O real valor do dia das crianças
postado em 16 out 2007

Foi-se o tempo em que esperava ansioso o dia das crianças. Como não sou mais criança, há tempos só vivencio essa data com minha sobrinha, observando e admirando sua alegria com os presentes tão esperados – isso quando a data coincide com algum final de semana. Mas esse ano foi diferente e pude presenciar uma outra experiência, com crianças diferentes.

Em pleno feriado prolongado, estávamos lá, presentes no Santuário, não de maneira obrigada, mas por prazer de podermos estar com nossos irmãos. (Por sinal, aos finais de semana, quando nos dedicamos à nossa outra família e ao nosso descanso, parece que algo está nos faltando).

Tudo ia normal, até o momento em que parei para pensar e observar cada chimpanzé nesse dia. Foi quando me dei conta de que a grande maioria dos chimpanzés do santuário ainda era criança, assim como minha linda sobrinha de 10 anos. E hoje era o dia das crianças.

É certo que essa data tem um maior contexto comercial do que seu valor em si. Mesmo assim, ao contrário das crianças humanas que, inconscientemente são corrompidas pela ilusão mercantilista dos brinquedos e do consumo vendidos pela mídia, a alegria e a felicidade dessas outras crianças é muito mais pura e verdadeira. Não são precisos carrinhos modernos, bonecas que falam ou vídeo-games de última geração; para elas o grande presente desse dia foi a presença do Dr. Pedro. Afinal, não é sempre que uma data como essa coincide com sua presença.

Mais que um pai, Dr. Pedro também acaba por desempenhar o papel do macho alfa desse grupo todo. Mas com certeza o respeito e a admiração que ele tem de todos está muito além disso tudo. Muito mais além do que nós somos capazes de entender.

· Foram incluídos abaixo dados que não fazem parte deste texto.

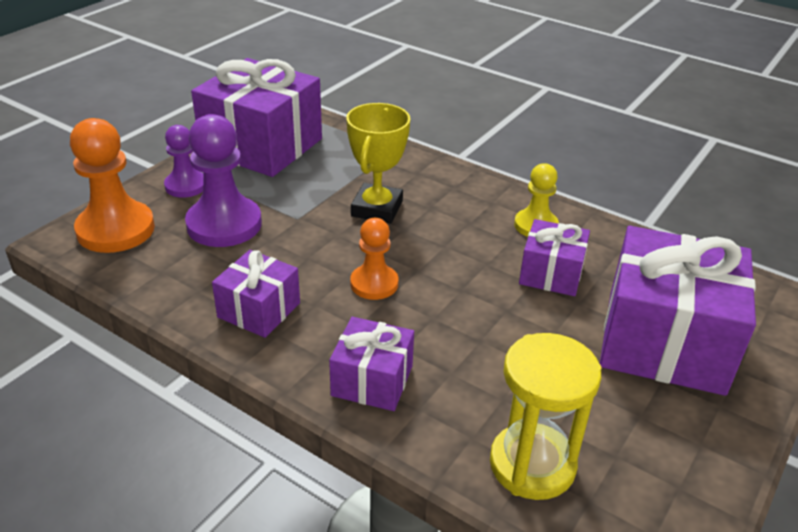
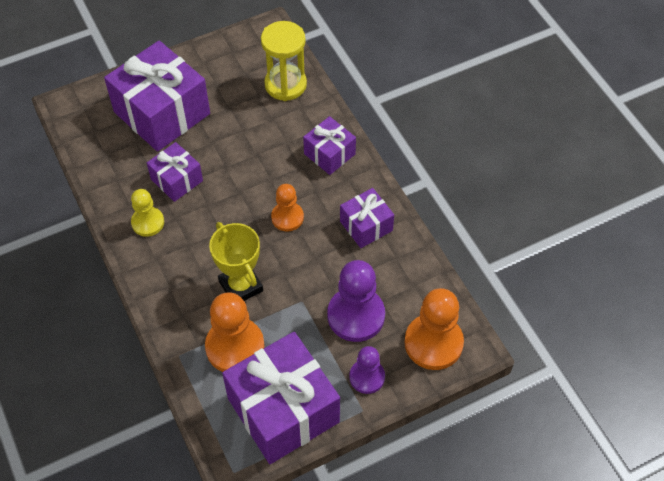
camera: 150 degrees left, 20 degrees up
(343, 168) = (235, 347): none -> orange pawn
(377, 209) = (241, 286): yellow trophy -> yellow trophy turned 75 degrees counterclockwise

Nesse dia, comprovei de uma vez por todas o carinho que os chimpanzés tem com seu pai. Já era final do expediente, quando todos se preparavam para dormir. No novo recinto, muitos já tinham adentrado aos quartos, entre eles, Carlos, que aguardava Guga para fazer-lhe companhia. Mas Guga, o filho primogênito, relutava em atender aos chamados do tratadores, agindo com indiferença, divagando sentado na rede. Os tratadores já estavam ansiosos em ir embora e pediram minha ajuda. Em vão. Só me restou a alternativa de buscar a ajuda do Dr. Pedro. E foi incrível. No que ele entrou no corredor do recinto, todos o recepcionaram de forma calorosa e barulhenta, mostrando alegria ao vê-lo novamente – já que durante o dia ele já os visitara algumas vezes.

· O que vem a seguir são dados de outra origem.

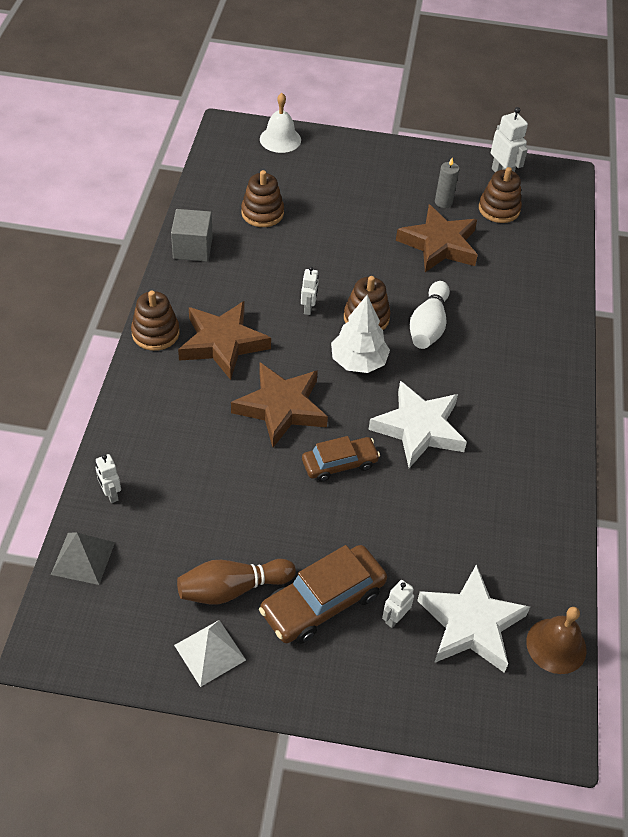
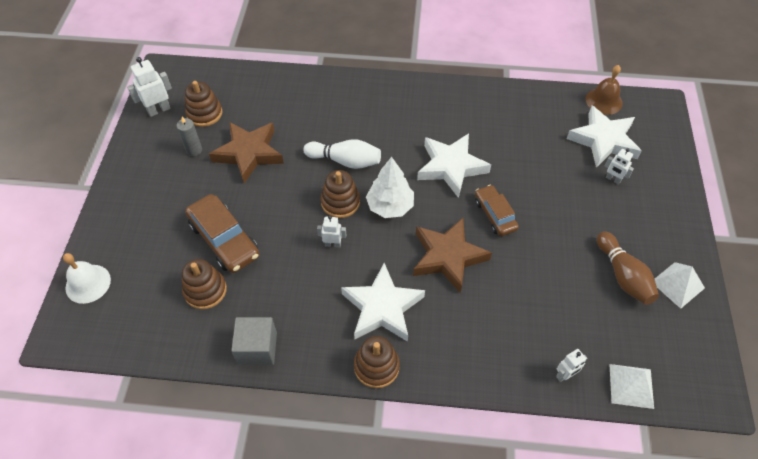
camera: 90 degrees left, 5 degrees up
(83, 558) = (631, 386): grey pyramid -> white pyramid
(223, 343) = (382, 307): brown star -> white star
(323, 602) = (615, 219): brown car -> brown car (224, 240)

Sem falar uma única palavra, Guga veio em sua direção e, de maneira mágica, eles conversaram somente com o olhar. Tudo bem que Guga não entrou, mas que houve um acordo, um diálogo real – ainda que mudo! -, disso eu não tenho dúvida. Bastou um olhar para que eles se entendessem. E, atendendo ao pedido de Guga, o quarto ficou aberto para que ele pudesse entrar depois.

De fato, as verdadeiras palavras não precisam ser ditas, basta saber expressá-las.

Essa alegria pelo carinho que lhes é dado pode não ter muito sentido para humanos, que preferem bens muito mais concretos. Porém, dando-nos mais uma lição de vida, essas crianças provaram que não há valor no mundo que substitui o amor e o carinho. Será que em nosso mundo ‘racional e superior’ ainda vemos valores como esse?